Dans la matinée, deux trains ont quitté la capitale béarnaise et un troisième Montréjeau (Haute-Garonne) à destination de Paris. En gare de Pau, le cuisinier David Ducassou propose aux passagers une garbure odorante au fumet alléchant.

Le convoi n'est pas ébranlé que, déjà, les chanteurs amateurs s'attaquent aux titres du répertoire de Nadau qu'ils sont censés avoir répété pour le concert. Foulards rouge et or autour du cou, pavoisant à l'effigie de Nadau, il y a les expérimentés qui veulent revivre les frissons des précédents Olympia et des néophytes en quête d'initiation.

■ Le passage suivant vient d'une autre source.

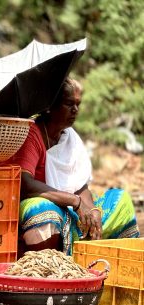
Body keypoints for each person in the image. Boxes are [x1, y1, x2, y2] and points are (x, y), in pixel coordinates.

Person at [11, 77, 139, 255]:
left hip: (70, 209)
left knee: (121, 200)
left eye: (78, 104)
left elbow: (80, 185)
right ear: (50, 106)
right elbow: (24, 183)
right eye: (69, 104)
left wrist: (92, 210)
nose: (75, 110)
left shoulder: (70, 137)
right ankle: (46, 267)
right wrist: (75, 202)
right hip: (44, 205)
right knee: (41, 210)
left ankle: (109, 261)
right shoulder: (33, 133)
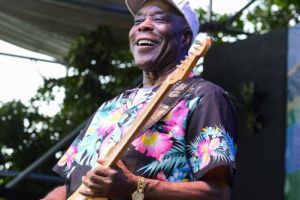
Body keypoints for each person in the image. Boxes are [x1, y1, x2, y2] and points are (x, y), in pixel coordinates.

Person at [43, 0, 237, 199]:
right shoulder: (110, 107)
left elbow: (218, 193)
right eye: (138, 21)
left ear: (185, 38)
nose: (144, 25)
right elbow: (69, 187)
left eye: (159, 18)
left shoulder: (204, 97)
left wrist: (136, 186)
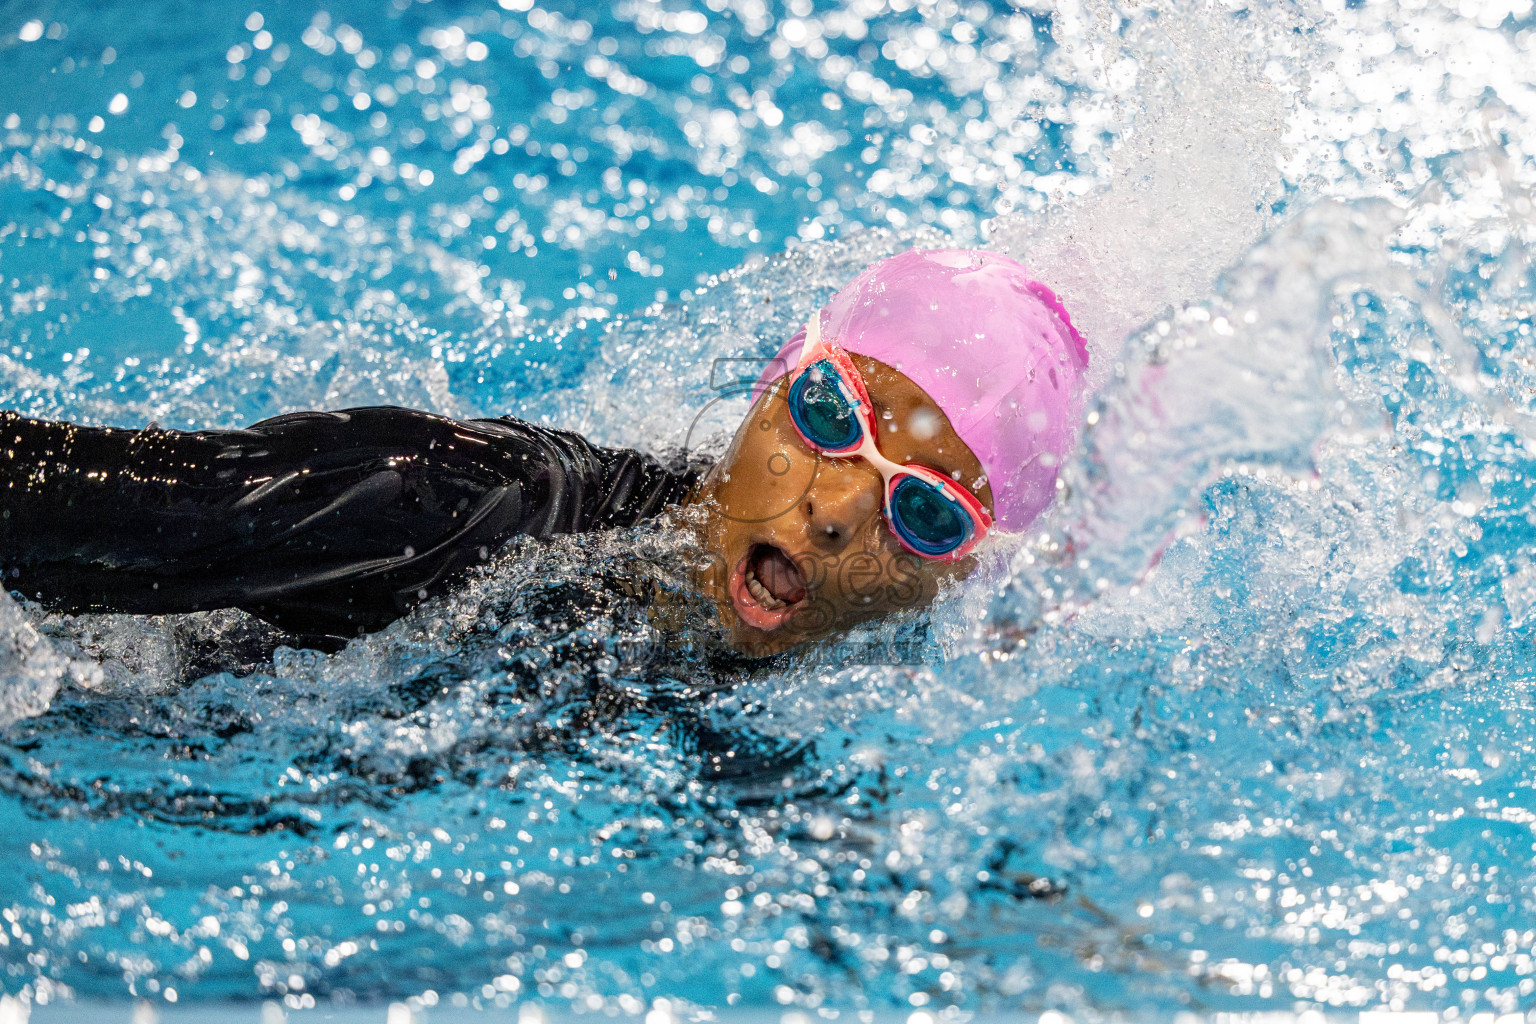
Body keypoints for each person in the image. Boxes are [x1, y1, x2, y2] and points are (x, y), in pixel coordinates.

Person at [0, 249, 1087, 658]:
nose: (839, 509)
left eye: (928, 511)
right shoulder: (454, 509)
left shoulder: (848, 705)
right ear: (768, 386)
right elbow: (79, 506)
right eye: (829, 414)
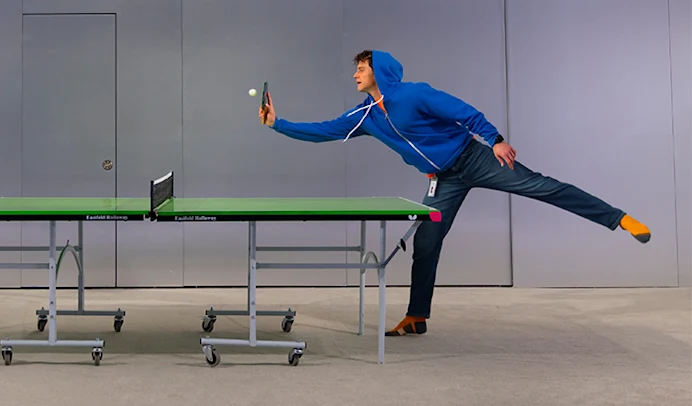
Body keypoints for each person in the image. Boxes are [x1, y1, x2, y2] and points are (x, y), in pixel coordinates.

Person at [259, 49, 651, 337]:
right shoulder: (365, 115)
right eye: (356, 70)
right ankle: (417, 316)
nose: (356, 75)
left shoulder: (413, 94)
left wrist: (494, 139)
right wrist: (278, 124)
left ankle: (618, 218)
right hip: (443, 179)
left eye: (361, 68)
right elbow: (323, 131)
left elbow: (461, 110)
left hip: (472, 158)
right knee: (426, 241)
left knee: (540, 186)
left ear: (379, 70)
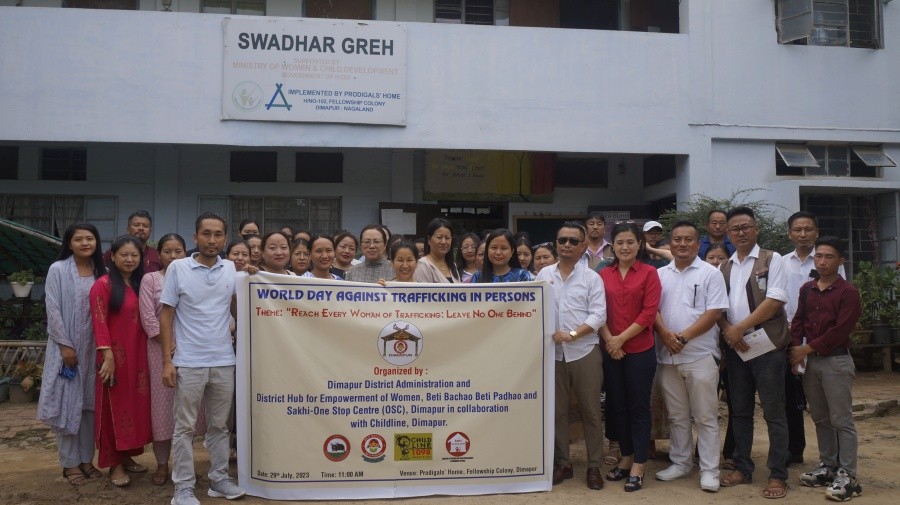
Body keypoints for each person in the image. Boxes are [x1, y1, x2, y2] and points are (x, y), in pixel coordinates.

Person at [160, 212, 246, 504]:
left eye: (218, 234)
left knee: (220, 426)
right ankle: (183, 487)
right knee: (184, 428)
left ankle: (219, 479)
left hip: (224, 360)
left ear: (224, 238)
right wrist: (167, 361)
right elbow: (167, 313)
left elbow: (239, 309)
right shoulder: (178, 268)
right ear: (195, 237)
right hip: (189, 361)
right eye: (206, 234)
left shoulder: (232, 269)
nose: (212, 240)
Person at [717, 206, 790, 499]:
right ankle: (743, 468)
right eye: (735, 229)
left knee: (774, 413)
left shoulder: (773, 259)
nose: (741, 233)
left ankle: (778, 474)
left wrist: (741, 327)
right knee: (740, 412)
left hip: (767, 346)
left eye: (746, 227)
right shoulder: (726, 266)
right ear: (728, 233)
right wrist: (728, 330)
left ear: (756, 229)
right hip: (736, 349)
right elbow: (717, 306)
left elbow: (775, 301)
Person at [652, 221, 729, 492]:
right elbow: (652, 310)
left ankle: (709, 470)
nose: (682, 244)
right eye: (676, 239)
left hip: (700, 356)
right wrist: (666, 336)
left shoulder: (710, 273)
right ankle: (681, 463)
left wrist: (682, 338)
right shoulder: (660, 275)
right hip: (667, 357)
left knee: (706, 416)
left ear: (698, 244)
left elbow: (714, 313)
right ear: (669, 243)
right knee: (676, 415)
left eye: (688, 239)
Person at [789, 236, 862, 502]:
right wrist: (796, 350)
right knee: (820, 417)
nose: (822, 261)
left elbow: (841, 331)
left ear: (841, 261)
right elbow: (798, 321)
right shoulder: (807, 289)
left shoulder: (848, 293)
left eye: (829, 256)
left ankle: (848, 475)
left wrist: (805, 349)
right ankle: (828, 466)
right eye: (818, 256)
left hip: (836, 361)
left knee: (842, 420)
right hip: (812, 363)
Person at [536, 221, 607, 491]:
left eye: (573, 241)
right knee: (557, 412)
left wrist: (573, 334)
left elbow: (599, 315)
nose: (566, 245)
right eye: (562, 240)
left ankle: (593, 466)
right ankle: (563, 463)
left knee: (590, 411)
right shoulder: (543, 274)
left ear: (583, 246)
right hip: (552, 354)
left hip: (584, 350)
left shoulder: (592, 278)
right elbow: (530, 306)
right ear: (556, 243)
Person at [38, 223, 106, 486]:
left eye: (90, 238)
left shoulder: (103, 271)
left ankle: (87, 460)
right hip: (65, 349)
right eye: (79, 239)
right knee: (68, 404)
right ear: (69, 243)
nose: (85, 243)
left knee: (89, 406)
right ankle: (69, 464)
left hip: (94, 350)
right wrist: (66, 346)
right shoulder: (58, 270)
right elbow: (52, 308)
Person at [139, 234, 207, 486]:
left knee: (189, 410)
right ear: (159, 255)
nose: (174, 256)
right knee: (163, 409)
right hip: (160, 352)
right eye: (168, 251)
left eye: (178, 251)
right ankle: (161, 465)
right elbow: (148, 317)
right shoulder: (150, 280)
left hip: (192, 349)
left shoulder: (195, 277)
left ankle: (185, 465)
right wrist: (167, 342)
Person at [598, 222, 661, 492]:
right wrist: (610, 340)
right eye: (620, 242)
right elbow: (597, 309)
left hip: (640, 350)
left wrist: (620, 339)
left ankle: (639, 464)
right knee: (618, 407)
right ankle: (625, 457)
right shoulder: (602, 274)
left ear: (640, 245)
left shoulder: (649, 273)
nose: (625, 247)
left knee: (638, 407)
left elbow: (649, 313)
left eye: (630, 242)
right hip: (610, 349)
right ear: (613, 246)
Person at [783, 211, 844, 467]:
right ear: (790, 234)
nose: (803, 234)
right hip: (789, 336)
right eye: (797, 229)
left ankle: (836, 459)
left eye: (808, 229)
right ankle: (795, 450)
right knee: (791, 398)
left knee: (830, 405)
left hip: (822, 341)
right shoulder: (781, 262)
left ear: (816, 232)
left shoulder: (829, 261)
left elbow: (840, 300)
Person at [91, 235, 152, 487]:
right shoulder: (102, 285)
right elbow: (99, 321)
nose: (129, 259)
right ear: (112, 257)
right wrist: (107, 356)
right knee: (113, 409)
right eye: (124, 255)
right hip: (113, 358)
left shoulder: (140, 284)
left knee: (134, 407)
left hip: (138, 358)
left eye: (134, 255)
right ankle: (114, 464)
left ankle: (127, 456)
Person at [704, 242, 736, 470]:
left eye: (721, 258)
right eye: (711, 258)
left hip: (736, 348)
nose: (716, 262)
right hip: (710, 352)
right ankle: (701, 453)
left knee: (736, 404)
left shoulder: (734, 281)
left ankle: (731, 452)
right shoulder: (703, 279)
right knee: (706, 407)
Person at [414, 218, 460, 283]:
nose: (443, 242)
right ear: (429, 240)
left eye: (447, 238)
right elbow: (423, 292)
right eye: (439, 237)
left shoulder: (453, 265)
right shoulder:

À Orthez, une centaine de personnes grimpe à bord du train. À Dax, ils seront tout aussi nombreux. Dans la voiture-bar animée par les gais musiciens de la banda de Mugron, les bénévoles des Calandretas assurent l'intendance. Ils ont embarqué 300 bouteilles de jurançon et 240 de madiran, 300 litres de bière, 10 jambons, 12 fromages de pays et 500 baguettes de pain gracieusement offertes par Daniel Hameau, boulanger à Lescar. Ça manque tragiquement de café mais pas d'ambiance. À l'heure du déjeuner, dans les compartiments, on déballe le foie gras, la charcutaille, les chichons et autres spécialités du pays.

« C'est quelle équipe ? »

Tout à l'heure, la sieste sera de courte durée avant l'arrivée à Paris-Monparnasse, vers 16 h, sous le regard incrédule des citadins. La banda joue « La peña baiona ». Un quidam s'enquiert : « C'est quelle équipe ? » On lui parle de Nadau, de l'Olympia. « Comme les Corses, alors ? », suppute-t-il. « Oui, sauf qu'ils sont Béarnais », lui répond-on. « Mais poursquoi ont-ils des bérets basques ? », s'étonne-t-il. Peine perdue. On a trop à faire pour lui expliquer l'Occitanie, la Gascogne et le Béarn.